Bossi: «Fini è matto».
E ora il dubbio viene anche a chi vota PdL.
Bordate dal Senatur al presidente di Montecitorio, che seconddo i sondaggisti perde consenso al Nord e tra i cattolici.
Rassegna stampa - Libero di oggi, Tommaso Montesano.
I leghisti. Gli elettori del Popolo della Libertà più vicini alle posizioni del Carroccio. L'ala cattolica del partito. C'è una fetta del centrodestra, e del PdL, a cui Gianfranco Fini non piace più. Che non si riconosce nelle nuove posizioni assunte dall'ex leader di Alleanza nazionale. Così non deve sorprendere se la popolarità di Silvio Berlusconi, dopo il calo dovuto al "caso Noemi-escort", sia tornata a crescere. «Il Cavaliere ha recuperato: ormai il suo indice di fiducia è sui livelli precedenti allo scandalo, ovvero intorno al 60%», rivela il sondaggista Luigi Crespi, secondo cui è ancora Berlusconi ad occupare la prima posizione nel cuore degli elettori del PdL: «In posizione prioritaria c'è sempre lui. È di nuovo davanti a Fini». E l'ex leader di An? «È tra le prime tre posizioni tra i politici che godono di maggior fiducia in Italia. La sua, però, è una fiducia trasversale». Il presidente della Camera, infatti, raccoglie sempre più consensi «dalla porzione più moderata del centrosinistra», mentre alcuni settori del centrodestra iniziano a non sopportarlo. «I leghisti, ma anche quella fascia di elettori del PdL, soprattutto al nord, favorevoli ad un rafforzamento dell'asse con il Carroccio e magari ad una successione a Berlusconi affidata a Giulio Tremonti».

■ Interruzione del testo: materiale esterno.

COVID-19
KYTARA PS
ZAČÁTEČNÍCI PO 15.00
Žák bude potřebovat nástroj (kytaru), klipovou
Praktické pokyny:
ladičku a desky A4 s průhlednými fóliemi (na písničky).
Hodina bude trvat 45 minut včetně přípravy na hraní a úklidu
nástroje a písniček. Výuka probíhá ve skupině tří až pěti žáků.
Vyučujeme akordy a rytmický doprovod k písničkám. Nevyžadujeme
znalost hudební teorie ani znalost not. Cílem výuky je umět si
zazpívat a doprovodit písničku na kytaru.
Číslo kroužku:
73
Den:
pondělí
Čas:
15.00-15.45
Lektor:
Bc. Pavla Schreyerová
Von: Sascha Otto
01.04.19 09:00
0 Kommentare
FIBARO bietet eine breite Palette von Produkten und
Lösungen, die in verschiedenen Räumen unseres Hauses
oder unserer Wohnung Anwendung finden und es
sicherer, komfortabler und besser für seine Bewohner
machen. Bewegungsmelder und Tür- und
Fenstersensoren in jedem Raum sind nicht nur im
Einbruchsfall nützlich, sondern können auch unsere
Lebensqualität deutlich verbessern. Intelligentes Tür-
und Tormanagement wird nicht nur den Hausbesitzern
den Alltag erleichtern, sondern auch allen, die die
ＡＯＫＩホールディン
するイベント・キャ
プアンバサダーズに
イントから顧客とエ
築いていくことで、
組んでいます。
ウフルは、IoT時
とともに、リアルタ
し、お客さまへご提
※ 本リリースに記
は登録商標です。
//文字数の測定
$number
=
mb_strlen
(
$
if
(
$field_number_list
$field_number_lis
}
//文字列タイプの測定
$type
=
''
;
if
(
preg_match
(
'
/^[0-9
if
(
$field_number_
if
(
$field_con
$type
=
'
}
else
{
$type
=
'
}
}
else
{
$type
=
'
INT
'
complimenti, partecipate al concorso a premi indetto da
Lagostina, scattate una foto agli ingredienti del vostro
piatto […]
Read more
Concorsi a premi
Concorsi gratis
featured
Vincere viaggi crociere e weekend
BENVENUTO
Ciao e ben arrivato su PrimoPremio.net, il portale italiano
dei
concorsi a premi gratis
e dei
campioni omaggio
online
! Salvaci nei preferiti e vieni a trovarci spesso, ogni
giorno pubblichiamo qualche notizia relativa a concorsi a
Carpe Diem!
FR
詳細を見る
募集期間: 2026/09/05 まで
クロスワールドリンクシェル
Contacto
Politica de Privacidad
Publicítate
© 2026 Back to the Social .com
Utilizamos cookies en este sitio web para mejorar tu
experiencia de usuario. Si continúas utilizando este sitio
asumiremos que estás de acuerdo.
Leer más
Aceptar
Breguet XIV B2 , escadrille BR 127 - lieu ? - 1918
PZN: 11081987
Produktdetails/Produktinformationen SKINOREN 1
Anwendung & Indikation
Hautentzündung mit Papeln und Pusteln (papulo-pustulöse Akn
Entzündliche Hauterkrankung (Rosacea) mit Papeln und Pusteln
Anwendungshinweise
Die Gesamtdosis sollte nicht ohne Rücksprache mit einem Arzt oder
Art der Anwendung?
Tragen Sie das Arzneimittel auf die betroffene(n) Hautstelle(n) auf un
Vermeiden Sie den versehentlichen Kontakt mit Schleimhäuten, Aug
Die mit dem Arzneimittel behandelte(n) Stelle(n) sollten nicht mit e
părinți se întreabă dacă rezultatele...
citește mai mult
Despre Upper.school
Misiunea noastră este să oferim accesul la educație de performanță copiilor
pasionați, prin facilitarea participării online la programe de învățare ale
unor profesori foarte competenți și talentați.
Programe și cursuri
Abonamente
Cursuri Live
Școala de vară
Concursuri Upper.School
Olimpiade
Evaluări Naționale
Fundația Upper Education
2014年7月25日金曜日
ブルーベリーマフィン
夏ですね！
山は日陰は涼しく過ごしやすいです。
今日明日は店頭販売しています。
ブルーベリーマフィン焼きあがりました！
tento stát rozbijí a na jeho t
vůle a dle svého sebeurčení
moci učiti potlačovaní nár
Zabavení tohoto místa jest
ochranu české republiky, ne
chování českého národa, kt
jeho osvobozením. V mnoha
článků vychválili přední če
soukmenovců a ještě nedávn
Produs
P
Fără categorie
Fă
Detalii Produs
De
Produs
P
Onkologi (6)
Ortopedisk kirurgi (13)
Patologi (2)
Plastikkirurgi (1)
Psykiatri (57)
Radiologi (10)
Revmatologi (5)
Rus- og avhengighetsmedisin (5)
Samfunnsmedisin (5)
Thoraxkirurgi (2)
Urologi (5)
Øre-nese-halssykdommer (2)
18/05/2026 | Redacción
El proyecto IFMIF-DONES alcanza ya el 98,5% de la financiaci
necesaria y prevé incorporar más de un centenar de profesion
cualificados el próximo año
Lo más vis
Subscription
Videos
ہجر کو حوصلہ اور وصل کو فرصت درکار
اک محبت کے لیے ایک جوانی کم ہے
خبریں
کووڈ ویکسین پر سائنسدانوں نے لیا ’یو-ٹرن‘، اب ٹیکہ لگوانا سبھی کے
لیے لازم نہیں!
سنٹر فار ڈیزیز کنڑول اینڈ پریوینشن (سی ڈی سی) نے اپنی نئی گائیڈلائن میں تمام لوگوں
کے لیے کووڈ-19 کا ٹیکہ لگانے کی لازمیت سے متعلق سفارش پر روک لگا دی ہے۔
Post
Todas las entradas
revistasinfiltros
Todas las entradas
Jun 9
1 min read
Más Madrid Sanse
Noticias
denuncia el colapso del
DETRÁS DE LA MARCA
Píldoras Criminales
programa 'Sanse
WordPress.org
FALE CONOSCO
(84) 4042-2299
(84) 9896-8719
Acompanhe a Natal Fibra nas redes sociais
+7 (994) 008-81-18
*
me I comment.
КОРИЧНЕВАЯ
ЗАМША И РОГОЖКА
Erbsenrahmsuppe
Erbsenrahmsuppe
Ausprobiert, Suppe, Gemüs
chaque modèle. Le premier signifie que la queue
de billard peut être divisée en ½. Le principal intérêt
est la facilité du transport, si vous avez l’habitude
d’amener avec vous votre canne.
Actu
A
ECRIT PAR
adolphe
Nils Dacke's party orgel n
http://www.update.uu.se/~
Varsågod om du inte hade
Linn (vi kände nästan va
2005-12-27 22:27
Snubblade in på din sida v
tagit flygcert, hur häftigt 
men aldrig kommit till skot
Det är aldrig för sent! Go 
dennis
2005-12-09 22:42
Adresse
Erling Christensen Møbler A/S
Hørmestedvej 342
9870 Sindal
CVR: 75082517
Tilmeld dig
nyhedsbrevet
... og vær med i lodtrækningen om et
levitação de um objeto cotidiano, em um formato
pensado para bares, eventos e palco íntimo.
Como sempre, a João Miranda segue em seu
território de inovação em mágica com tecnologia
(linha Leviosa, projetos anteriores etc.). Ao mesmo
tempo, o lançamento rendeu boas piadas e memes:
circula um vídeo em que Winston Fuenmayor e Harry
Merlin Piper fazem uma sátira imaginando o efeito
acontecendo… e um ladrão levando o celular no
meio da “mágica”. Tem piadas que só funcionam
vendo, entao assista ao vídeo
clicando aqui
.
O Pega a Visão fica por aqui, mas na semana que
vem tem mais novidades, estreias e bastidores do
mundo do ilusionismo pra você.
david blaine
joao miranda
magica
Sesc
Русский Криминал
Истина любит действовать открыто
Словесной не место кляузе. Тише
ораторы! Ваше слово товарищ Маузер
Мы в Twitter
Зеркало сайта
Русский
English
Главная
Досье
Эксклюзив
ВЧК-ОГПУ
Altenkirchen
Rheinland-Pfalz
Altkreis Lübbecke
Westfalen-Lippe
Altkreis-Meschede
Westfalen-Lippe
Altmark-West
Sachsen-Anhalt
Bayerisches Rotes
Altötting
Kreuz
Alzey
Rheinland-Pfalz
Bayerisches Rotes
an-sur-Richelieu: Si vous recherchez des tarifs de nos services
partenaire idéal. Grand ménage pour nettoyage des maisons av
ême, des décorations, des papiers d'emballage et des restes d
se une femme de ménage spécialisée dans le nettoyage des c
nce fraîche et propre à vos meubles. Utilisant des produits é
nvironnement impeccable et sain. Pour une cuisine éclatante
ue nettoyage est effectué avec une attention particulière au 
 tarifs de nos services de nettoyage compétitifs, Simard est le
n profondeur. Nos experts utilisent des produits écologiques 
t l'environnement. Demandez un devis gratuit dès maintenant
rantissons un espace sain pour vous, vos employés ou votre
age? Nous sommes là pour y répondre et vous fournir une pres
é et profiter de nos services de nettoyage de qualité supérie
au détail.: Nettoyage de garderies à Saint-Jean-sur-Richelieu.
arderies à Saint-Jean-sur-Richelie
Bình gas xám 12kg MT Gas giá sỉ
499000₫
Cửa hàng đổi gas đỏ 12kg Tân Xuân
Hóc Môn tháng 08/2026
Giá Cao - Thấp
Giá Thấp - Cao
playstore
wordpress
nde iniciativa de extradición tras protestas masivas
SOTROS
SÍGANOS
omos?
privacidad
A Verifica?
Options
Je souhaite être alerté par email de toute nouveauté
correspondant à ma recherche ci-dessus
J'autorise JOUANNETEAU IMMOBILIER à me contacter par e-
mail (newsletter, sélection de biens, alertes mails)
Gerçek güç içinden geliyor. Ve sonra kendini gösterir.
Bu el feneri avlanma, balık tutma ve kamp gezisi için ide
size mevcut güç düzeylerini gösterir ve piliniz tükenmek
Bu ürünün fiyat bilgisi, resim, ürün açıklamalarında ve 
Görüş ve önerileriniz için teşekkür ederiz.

Non sono giorni facili, per Fini. Anche tra gli alleati, nonostante il coro di solidarietà di queste ore (proveniente in grandissima parte dagli ex An), le ultime proposte del presidente della Camera, in primis la concessione agli immigrati del diritto di voto alle prossime Regionali, sono iniziate le prese di distanza.
«Chel lì l'è matt», quello è matto, attacca Umberto Bossi, leader della Lega. «Come già riferito a monsignor Bagnasco, anche noi vogliamo aiutarli, ma a casa loro», ribadisce il ministro delle Riforme a proposito degli immigrati. «Se questo il presidente Fini non lo capisce, è condannato a perdere altri voti».
La Lega è in prima fila contro il presidente della Camera. «L'attacco a Fini? Cosa buona e giusta. Decida una volta per tutte da che parte vuole stare», taglia corto il senatore Fabio Rizzi. Per l'europarlamentare Mario Borghezio «Fini è irriconoscibile, sembra un'altra persona».
Anche Berlusconi, sulla sortita del voto agli immigrati, seppur indirettamente frena il presidente della Camera. Concedere il voto agli stranieri, infatti, per il presidente del consiglio significa solo fare un favore alla sinistra, che attraverso questo «subdolo stratagemma» intende garantirsi «una futura preminenza elettorale». In serata, tuttavia, Berlusconi diffonde una nota in cui prende le difese di Fini, investito ieri dalle critiche del "Giornale": «Come si può ben immaginare non ero a conoscenza dell'articolo del dottor Feltri sul presidente Fini, cui confermo la mia stima e la mia vicinanza».
Fatto sta che le recenti iniziative del numero uno di Montecitorio stanno disorientando l'elettorato del centrodestra. «Fini ha scommesso sulla conclusione della lunga pagina di Berlusconi e per questo ha costruito, metodicamente, un suo percorso alternativo», osserva Maurizio Pessato, amministratore delegato di Swg. Una strategia, però, destinata a portarlo in rotta di collisione con ampi settori della maggioranza.
«Alla porzione di elettorato che fluttua tra PdL e Lega il presidente della Camera piace sempre meno. Lo stesso vale per la parte più tradizionale del mondo cattolico che si riconosce nel PdL». Alessandro Amadori, amministratore delegato di Coesis Research, conferma: «I temi sollevati da Fini sono eccentrici rispetto alla tradizione del centrodestra. Sui rapporti con la Chiesa, ad esempio, le sue posizioni non sono semplicemente laiche, ma addirittura radicali».